L'invention des méthodes d'entraînement.
Le premier entraînement de la journée est celui de 4h00 à 6h00 du matin, hiver comme été. C'est après cet entraînement que Mitsumasa fait avaler le soleil qui commence à monter. Il invente des formes d'entraînement particulières pour son petit-fils. Dans le dojo de 5,40 mètres sur 9, Mitsumasa verse une mesure de 36 litres de haricots durs. Sazaburo met une paire de chaussures de paille et doit s'entraîner là-dessus. S'il s'élance, il tombe et s'il ne s'élance pas, son shinaï n'atteint pas son grand-père. Dès qu'il hésite, le shinaï du grand-père le frappe sans pitié. Il frappe, fait tomber, projette au sol, c'est une preuve de son amour pour son petit-fils.

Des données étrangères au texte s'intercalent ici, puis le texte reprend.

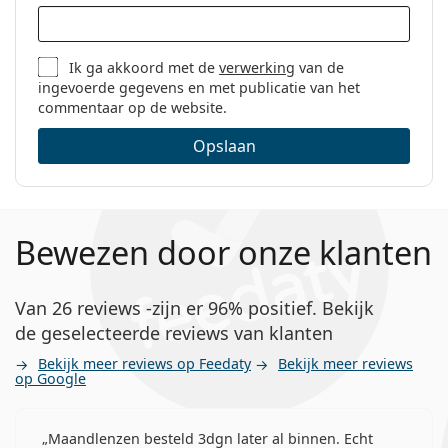
Ik ga akkoord met de
verwerking
van de
ingevoerde gegevens en met publicatie van het
commentaar op de website.
Opslaan
Bewezen door onze klanten
Van 26 reviews -zijn er 96% positief. Bekijk
de geselecteerde reviews van klanten
Bekijk meer reviews op Feedaty
Bekijk meer reviews
op Google
Maandlenzen besteld 3dgn later al binnen. Echt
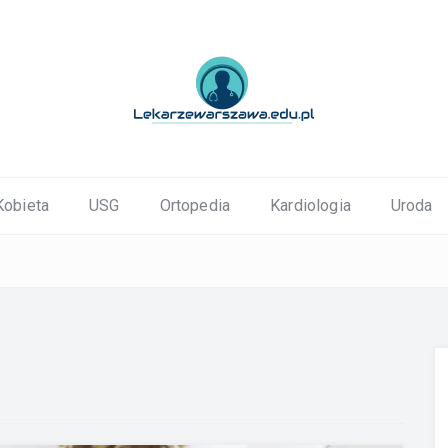
ortopedyczne Warszawa
Kobieta
USG
Ortopedia
Kardiologia
Uroda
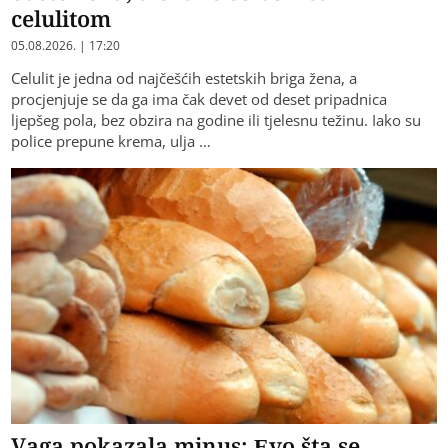
celulitom
05.08.2026. | 17:20
Celulit je jedna od najčešćih estetskih briga žena, a
procjenjuje se da ga ima čak devet od deset pripadnica
ljepšeg pola, bez obzira na godine ili tjelesnu težinu. Iako su
police prepune krema, ulja …
Vaga pokazala minus: Evo šta se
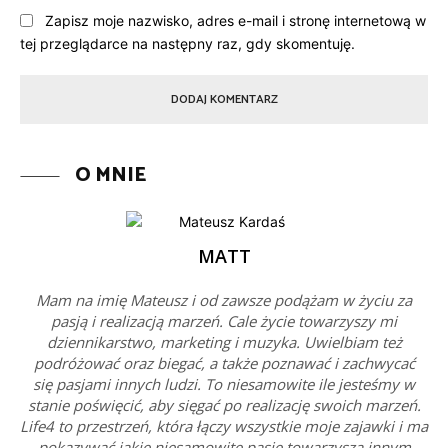
Zapisz moje nazwisko, adres e-mail i stronę internetową w
tej przeglądarce na następny raz, gdy skomentuję.
O MNIE
MATT
Mam na imię Mateusz i od zawsze podążam w życiu za
pasją i realizacją marzeń. Cale życie towarzyszy mi
dziennikarstwo, marketing i muzyka. Uwielbiam też
podróżować oraz biegać, a także poznawać i zachwycać
się pasjami innych ludzi. To niesamowite ile jesteśmy w
stanie poświęcić, aby sięgać po realizację swoich marzeń.
Life4 to przestrzeń, która łączy wszystkie moje zajawki i ma
pokazywać jakie niesamowite pasje towarzyszą innym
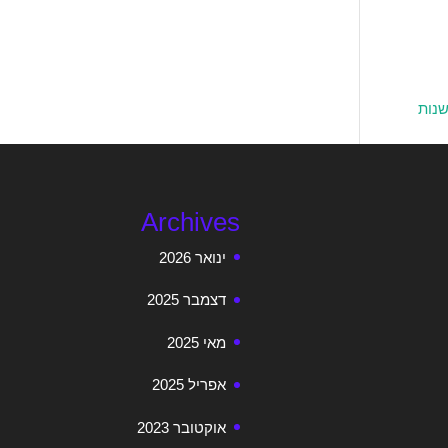
שנות
Archives
ינואר 2026
דצמבר 2025
מאי 2025
אפריל 2025
אוקטובר 2023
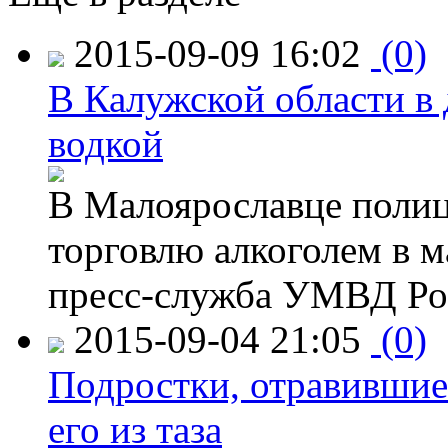
2015-09-09 16:02
(0)
В Калужской области в 
водкой
В Малоярославце полиц
торговлю алкоголем в м
пресс-служба УМВД Рос
2015-09-04 21:05
(0)
Подростки, отравившие
его из таза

S. Takano dira bien plus tard :
« Cette entraînement-là m'a aidé à développer le sens de l'équilibre. Grâce à cet entraînement, je ne tombe jamais, même si je suis en gheta (socque à semelle de bois) sur de la glace. ». En effet, S. Takano était célèbre pour son équilibre et ses déplacements, qui restent remarquables, même lorsqu'il atteignit l'âge de 80 ans.
En décembre 1988, j'ai eu l'occasion de rencontrer maître Saburo Imaï, 8ème dan de kendo, alors âgé de 64 ans. Il avait reçu l'enseignement de S. Takano quand celui-ci avait près de 80 ans. Je retiens en particulier cette phrase : « Pour nous apprendre les déplacements, maître Takano nous disait de poser les pieds à chaque pas comme si ils reposaient sur un ballon. Si nous nous appuyons sur un pied plus que sur l'autre, nous ne pouvons pas tenir en équilibre sur un ballon, n'est-ce pas ? », m'a-t-il dit en évoquant l'équilibre sur les haricots auquel S. Takano s'était exercé dans sa jeunesse.

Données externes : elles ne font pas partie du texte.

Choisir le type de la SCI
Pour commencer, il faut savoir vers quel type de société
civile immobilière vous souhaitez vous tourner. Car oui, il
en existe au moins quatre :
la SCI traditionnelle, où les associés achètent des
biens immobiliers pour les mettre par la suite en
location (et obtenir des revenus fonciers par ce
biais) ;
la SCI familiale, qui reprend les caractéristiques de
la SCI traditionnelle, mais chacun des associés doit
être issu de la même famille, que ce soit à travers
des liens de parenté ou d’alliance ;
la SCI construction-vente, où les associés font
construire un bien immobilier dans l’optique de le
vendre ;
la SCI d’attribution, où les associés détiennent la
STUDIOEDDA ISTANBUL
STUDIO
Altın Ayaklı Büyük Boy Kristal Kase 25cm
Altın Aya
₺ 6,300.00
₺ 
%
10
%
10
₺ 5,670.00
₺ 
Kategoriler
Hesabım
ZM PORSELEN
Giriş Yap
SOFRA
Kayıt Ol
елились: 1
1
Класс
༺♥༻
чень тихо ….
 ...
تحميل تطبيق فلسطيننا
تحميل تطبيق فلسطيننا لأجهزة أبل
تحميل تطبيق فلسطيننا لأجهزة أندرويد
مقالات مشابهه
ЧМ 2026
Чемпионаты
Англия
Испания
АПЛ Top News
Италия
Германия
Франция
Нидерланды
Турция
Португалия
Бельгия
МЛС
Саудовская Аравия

Un jour au moment de l'entraînement, Mitsumasa lance à son petit-fils un bandeau noir et dit : « Bandes-toi les yeux. ».
Sazaburo se couvre les yeux avec ce bandeau et met le casque de protection. Il ne voit plus rien. Son grand-père lui dit : « Tournes-toi ! ».
Il obéit ; il a perdu ses repères d'orientation. C'est à ce moment qu'il entend la voix : « Viens donc ! ».